Please set down word for word every line from the one holding "базы данных |" to the end of the data below, both included.

[[ PROVIDED DATA, beginning ]]

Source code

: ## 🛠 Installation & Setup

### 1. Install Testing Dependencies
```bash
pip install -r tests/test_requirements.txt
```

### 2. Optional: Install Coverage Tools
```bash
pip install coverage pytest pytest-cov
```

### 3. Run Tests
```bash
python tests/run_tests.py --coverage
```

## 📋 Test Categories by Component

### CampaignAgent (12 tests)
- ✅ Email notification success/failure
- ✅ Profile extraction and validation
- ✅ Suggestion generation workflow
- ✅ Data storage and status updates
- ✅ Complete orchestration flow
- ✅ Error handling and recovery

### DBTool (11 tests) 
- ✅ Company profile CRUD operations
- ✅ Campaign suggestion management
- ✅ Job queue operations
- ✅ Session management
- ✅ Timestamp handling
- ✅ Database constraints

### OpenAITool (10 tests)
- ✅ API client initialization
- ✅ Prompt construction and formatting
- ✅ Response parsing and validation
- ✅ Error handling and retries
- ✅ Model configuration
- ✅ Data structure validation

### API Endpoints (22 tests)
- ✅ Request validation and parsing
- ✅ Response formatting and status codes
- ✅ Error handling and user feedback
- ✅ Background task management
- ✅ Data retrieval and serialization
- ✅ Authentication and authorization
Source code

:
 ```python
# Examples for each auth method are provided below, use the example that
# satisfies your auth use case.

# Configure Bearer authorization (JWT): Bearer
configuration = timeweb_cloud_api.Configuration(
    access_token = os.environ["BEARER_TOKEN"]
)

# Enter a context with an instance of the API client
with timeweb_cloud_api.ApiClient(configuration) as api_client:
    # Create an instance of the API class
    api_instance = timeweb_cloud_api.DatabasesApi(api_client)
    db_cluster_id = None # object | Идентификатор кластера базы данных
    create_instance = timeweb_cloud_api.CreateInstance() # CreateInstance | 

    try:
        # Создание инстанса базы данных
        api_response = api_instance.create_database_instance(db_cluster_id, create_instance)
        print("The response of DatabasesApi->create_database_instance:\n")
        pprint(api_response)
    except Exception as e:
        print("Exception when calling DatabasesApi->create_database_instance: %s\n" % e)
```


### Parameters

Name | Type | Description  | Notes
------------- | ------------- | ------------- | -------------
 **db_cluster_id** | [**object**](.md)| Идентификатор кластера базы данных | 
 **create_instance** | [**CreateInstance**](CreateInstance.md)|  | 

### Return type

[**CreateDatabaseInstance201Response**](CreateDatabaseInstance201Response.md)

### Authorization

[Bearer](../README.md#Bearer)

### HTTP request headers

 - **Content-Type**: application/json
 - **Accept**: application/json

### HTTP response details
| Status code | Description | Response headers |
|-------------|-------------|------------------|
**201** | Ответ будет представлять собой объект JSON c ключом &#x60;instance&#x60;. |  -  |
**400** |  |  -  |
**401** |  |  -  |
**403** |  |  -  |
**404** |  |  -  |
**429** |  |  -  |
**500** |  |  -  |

[[ PROVIDED DATA, end ]]

YOUR SOLUTION:
 **db_cluster_id** | [**object**](.md)| Идентификатор кластера базы данных | 
 **create_instance** | [**CreateInstance**](CreateInstance.md)|  | 

### Return type

[**CreateDatabaseInstance201Response**](CreateDatabaseInstance201Response.md)

### Authorization

[Bearer](../README.md#Bearer)

### HTTP request headers

 - **Content-Type**: application/json
 - **Accept**: application/json

### HTTP response details
| Status code | Description | Response headers |
|-------------|-------------|------------------|
**201** | Ответ будет представлять собой объект JSON c ключом &#x60;instance&#x60;. |  -  |
**400** |  |  -  |
**401** |  |  -  |
**403** |  |  -  |
**404** |  |  -  |
**429** |  |  -  |
**500** |  |  -  |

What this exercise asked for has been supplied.